You can accelerate electrons, protons, or other particles. It's easier to
accelerate electrons/positrons and protons/antiprotons because they have a
looooong life and they are charged.

Usually in modern big accelerators they use a particle and an antiparticle,
because you can reuse the big tunnel for both. The largest one that used
electrons-positrons was the LEP
[https://en.wikipedia.org/wiki/Large_Electron–Positron_Collid...](https://en.wikipedia.org/wiki/Large_Electron–Positron_Collider)
, but they "dismantle" it and are using the big tunnel for the LHC that use
protons-antiprotons.

But if you want to construct two gigantic tunnels instead of one you can make
an electron-electron collider. It's probably easier to convince an electron to
colide with a positron, but I'd like to ask an expert to get the exact number.

If a very fast electron goes nearby another electron they can get very close
before the electrostatic repulsion wins.
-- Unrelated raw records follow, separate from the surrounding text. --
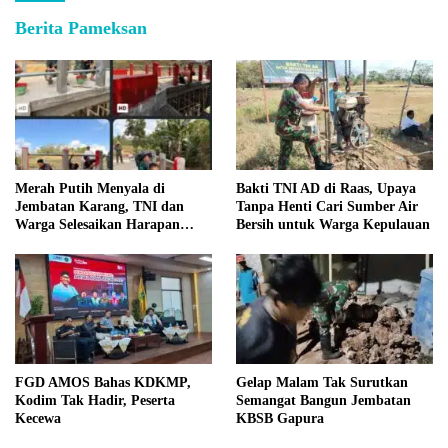
Berita Pameksan
Merah Putih Menyala di
Bakti TNI AD di Raas, Upaya
Jembatan Karang, TNI dan
Tanpa Henti Cari Sumber Air
Warga Selesaikan Harapan
Bersih untuk Warga Kepulauan
Bersama
FGD AMOS Bahas KDKMP,
Gelap Malam Tak Surutkan
Kodim Tak Hadir, Peserta
Semangat Bangun Jembatan
Kecewa
KBSB Gapura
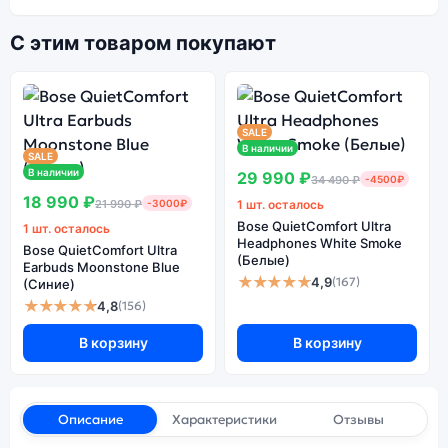
С этим товаром покупают
SALE
В наличии
SALE
В наличии
29 990 ₽
34 490 ₽
-4500₽
18 990 ₽
21 990 ₽
-3000₽
1 шт. осталось
Bose QuietComfort Ultra
1 шт. осталось
Headphones White Smoke
Bose QuietComfort Ultra
(Белые)
Earbuds Moonstone Blue
★★★★★
4,9
(167)
(Синие)
★★★★★
4,8
(156)
В корзину
В корзину
Описание
Характеристики
Отзывы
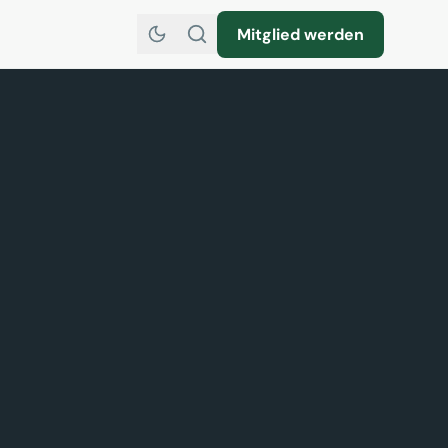
Mitglied werden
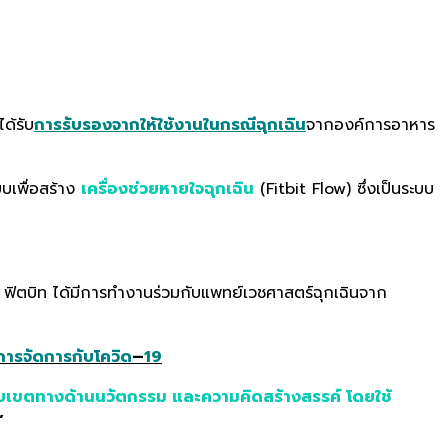
ด้รับ
การรับรองจากให้ใช้งานในกรณีฉุกเฉิน
จากองค์การอาหาร
บเพื่อสร้าง
เครื่องช่วยหายใจฉุกเฉิน
(Fitbit Flow) ซึ่งเป็นระบบ
สอบ ฟิตบิท ได้มีการทำงานร่วมกับแพทย์เวชศาสตร์ฉุกเฉินจาก
การจัดการกับโควิด
–
19
ขอบเขตทางด้านนวัตกรรม และความคิดสร้างสรรค์ โดยใช้
”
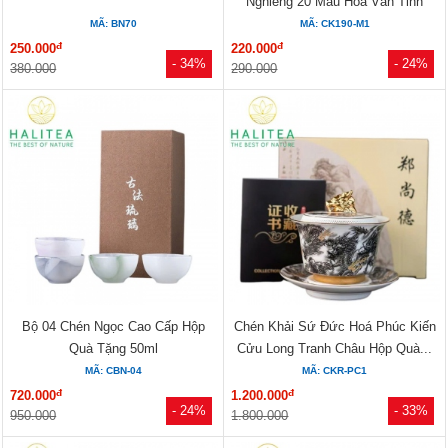
Nghiêng 20 Mẫu Hoa Văn Tinh
Xảo...
MÃ: BN70
MÃ: CK190-M1
đ
đ
250.000
220.000
- 34%
- 24%
380.000
290.000
Bộ 04 Chén Ngọc Cao Cấp Hộp
Chén Khải Sứ Đức Hoá Phúc Kiến
Quà Tặng 50ml
Cửu Long Tranh Châu Hộp Quà...
MÃ: CBN-04
MÃ: CKR-PC1
đ
đ
720.000
1.200.000
- 24%
- 33%
950.000
1.800.000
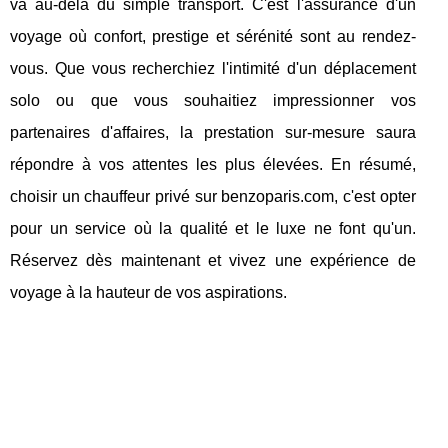
va au-delà du simple transport. C'est l'assurance d'un
voyage où confort, prestige et sérénité sont au rendez-
vous. Que vous recherchiez l'intimité d'un déplacement
solo ou que vous souhaitiez impressionner vos
partenaires d'affaires, la prestation sur-mesure saura
répondre à vos attentes les plus élevées. En résumé,
choisir un chauffeur privé sur benzoparis.com, c'est opter
pour un service où la qualité et le luxe ne font qu'un.
Réservez dès maintenant et vivez une expérience de
voyage à la hauteur de vos aspirations.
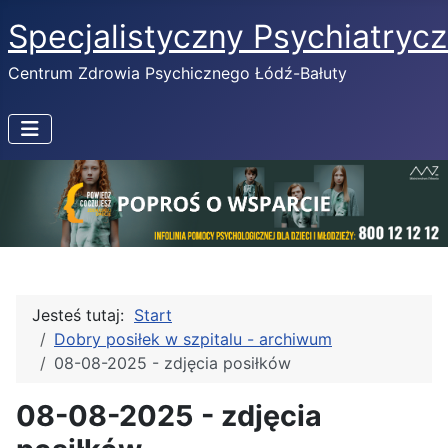
Specjalistyczny Psychiatryc
Centrum Zdrowia Psychicznego Łódź-Bałuty
Jesteś tutaj:
Start
Dobry posiłek w szpitalu - archiwum
08-08-2025 - zdjęcia posiłków
08-08-2025 - zdjęcia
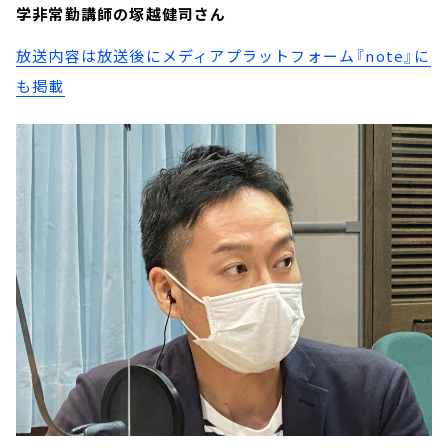
学非常勤講師の塚越健司さん
放送内容は放送後にメディアプラットフォーム『note』に
も掲載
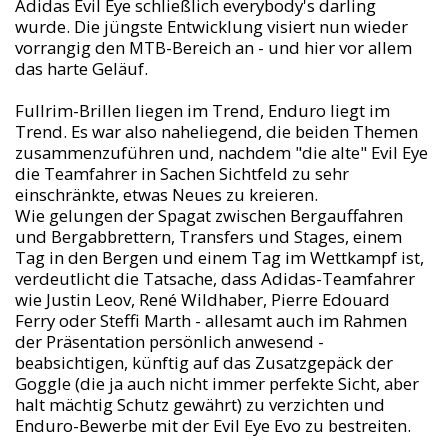
Adidas Evil Eye schließlich everybody's darling
wurde. Die jüngste Entwicklung visiert nun wieder
vorrangig den MTB-Bereich an - und hier vor allem
das harte Geläuf.
Fullrim-Brillen liegen im Trend, Enduro liegt im
Trend. Es war also naheliegend, die beiden Themen
zusammenzuführen und, nachdem "die alte" Evil Eye
die Teamfahrer in Sachen Sichtfeld zu sehr
einschränkte, etwas Neues zu kreieren.
Wie gelungen der Spagat zwischen Bergauffahren
und Bergabbrettern, Transfers und Stages, einem
Tag in den Bergen und einem Tag im Wettkampf ist,
verdeutlicht die Tatsache, dass Adidas-Teamfahrer
wie Justin Leov, René Wildhaber, Pierre Edouard
Ferry oder Steffi Marth - allesamt auch im Rahmen
der Präsentation persönlich anwesend -
beabsichtigen, künftig auf das Zusatzgepäck der
Goggle (die ja auch nicht immer perfekte Sicht, aber
halt mächtig Schutz gewährt) zu verzichten und
Enduro-Bewerbe mit der Evil Eye Evo zu bestreiten.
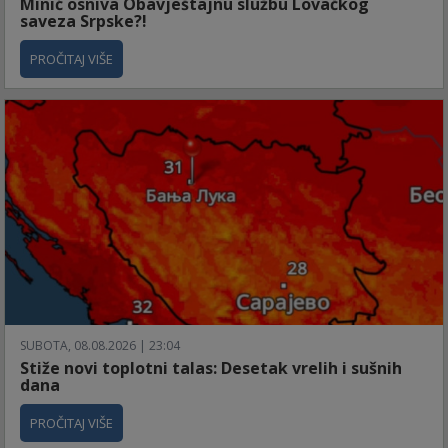
Minić osniva Obavještajnu službu Lovačkog
saveza Srpske?!
PROČITAJ VIŠE
SUBOTA, 08.08.2026 | 23:04
Stiže novi toplotni talas: Desetak vrelih i sušnih
dana
PROČITAJ VIŠE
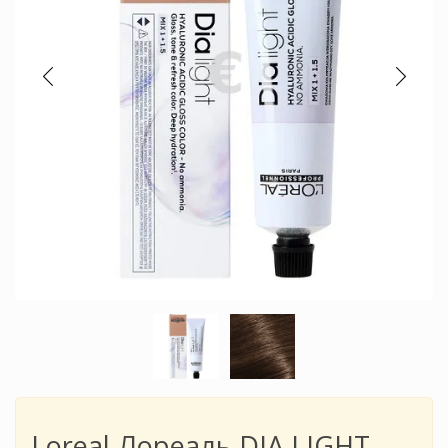
Loreal Лореаль DIA LIGHT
When there are nearby, they can
interchange some very high energy photons, and perhaps some W or Z particles.
If you are lucky enough, some of the particles they interchange may escape and
steal some energy from the fas electron.

The electrons never really collide, they never touch the other electron. But
if you see this from far away (like a few millimeters away) it looks like they
have collided and released a particle.

For an exact calculation you must replace the handwaving an small balls story
with some Feynman diagrams and quantum mechanics, but the story is close
enough.

When you have an electron and a positron, they also don't really collide. They
release some photons and other particles. Sometimes all the intermediate
particles get reabsorbed and the electron/positron just change direction.
Sometimes both disappear and you just see the other particles that gamma
rays(that are photons). Sometimes something in between.

With protons-antiprotons it's more complicated because each has three quarks
and a lot of gluons that make the calculation more complicated, but at the end
it's the same story. The quarks never really colide.

Edit: There are electron-positron nodes in Feynman diagrams, so it's better to
say that they can colide, but at high energy the collision is much more
complicated than expected because they can interchange particles before the
collision.